It seems you have given $\alpha$ in terms of $\alpha$.
 

Andrei

Member
Jan 18, 2013
36
Re: how to find angles of a triangle

Here is what I do. I express a through b, c and \(\displaystyle \alpha\) by cosine theorem. So I have an equation with only b and c as unknown. I obtain \(\displaystyle \frac{b}{c}\) by sine theorem and I substitute this ratio in the first equation. I also know that \(\displaystyle \alpha=\pi-B-C.\) So I have two equations with two unknowns. But it is hard to solve.
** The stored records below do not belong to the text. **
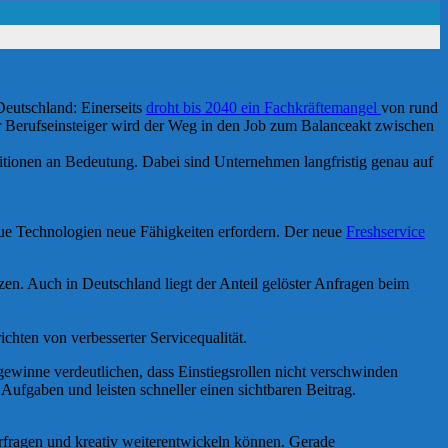
Deutschland: Einerseits
droht bis 2040 ein Fachkräftemangel
von rund
Für Berufseinsteiger wird der Weg in den Job zum Balanceakt zwischen
ositionen an Bedeutung. Dabei sind Unternehmen langfristig genau auf
eue Technologien neue Fähigkeiten erfordern. Der neue
Freshservice
n. Auch in Deutschland liegt der Anteil gelöster Anfragen beim
chten von verbesserter Servicequalität.
ewinne verdeutlichen, dass Einstiegsrollen nicht verschwinden
fgaben und leisten schneller einen sichtbaren Beitrag.
rfragen und kreativ weiterentwickeln können. Gerade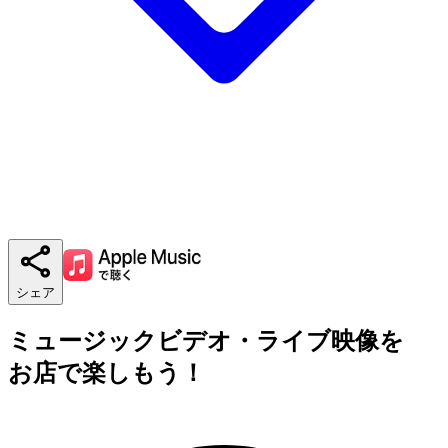
シェア
ミュージックビデオ・ライブ映像を
お店で楽しもう！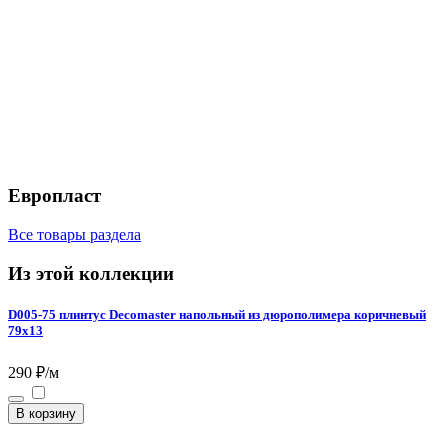
Европласт
Все товары раздела
Из этой коллекции
D005-75 плинтус Decomaster напольный из дюрополимера коричневый
79х13
290 ₽/м
В корзину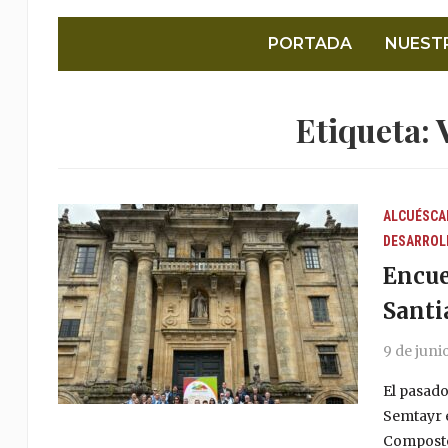
PORTADA
NUEST
Etiqueta:
ALCUÉSCA
DESARROL
Encue
Santi
9 de juni
El pasado
Semtayr 
Compostel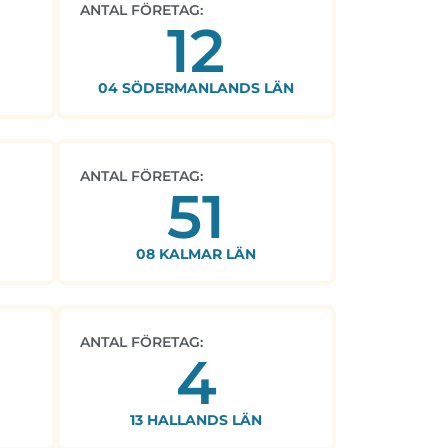
ANTAL FÖRETAG:
12
04 SÖDERMANLANDS LÄN
ANTAL FÖRETAG:
51
08 KALMAR LÄN
ANTAL FÖRETAG:
4
13 HALLANDS LÄN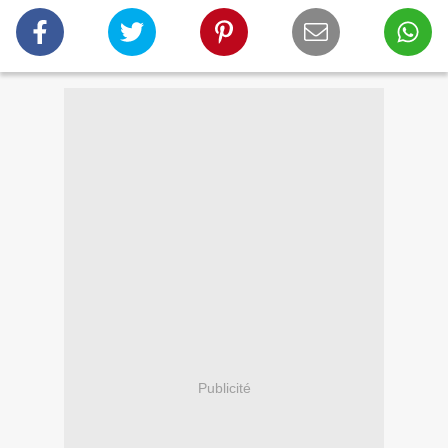
Publicité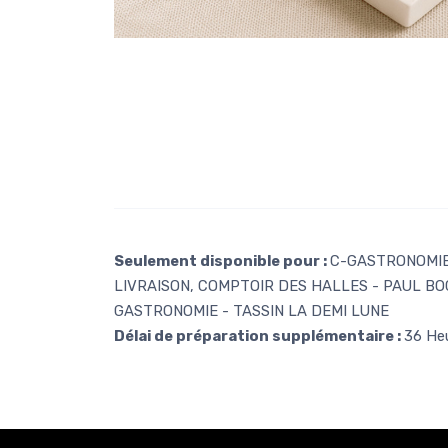
Seulement disponible pour :
C-GASTRONOMIE 
LIVRAISON, COMPTOIR DES HALLES - PAUL BO
GASTRONOMIE - TASSIN LA DEMI LUNE
Délai de préparation supplémentaire :
36 He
I also noticed that the bisector of angle A divide side a in two segments: b/2 and c/2.
 

Opalg

MHB Oldtimer
Staff member
Feb 7, 2012
2,725
Re: how to find angles of a triangle

Here is what I do. I express a through b, c and \(\displaystyle \alpha\) by cosine theorem. So I have an equation with only b and c as unknown. I obtain \(\displaystyle \frac{b}{c}\) by sine theorem and I substitute this ratio in the first equation. I also know that \(\displaystyle \alpha=\pi-B-C.\) So I have two equations with two unknowns. But it is hard to solve.

I also noticed that the bisector of angle A divide side a in two segments: b/2 and c/2.
I think you are nearly there. Look at this picture, in which $AD$ is the angle bisector at $A$, and $BN$ is perpendicular to $AD$:



The angle at $B$ is obviously $\angle ABN + \angle NBD$. Equally obviously, $\angle ABN = \frac{\pi}2 - \frac\alpha2$, so we just need to show that $\cos(\angle NBD) = 2\sin\bigl(\frac\alpha2\bigr)$. But $\cos(\angle NBD) = \frac{BN}{BD}$, and you have already shown that $BD = c/2$, so you just need to observe that $BN = c\sin\bigl(\frac\alpha2\bigr)$, which is evident from the triangle $ABN$.

You can get the result for the angle at $C$ in a similar way by dropping a perpendicular from $C$ to the extension of $AD$.​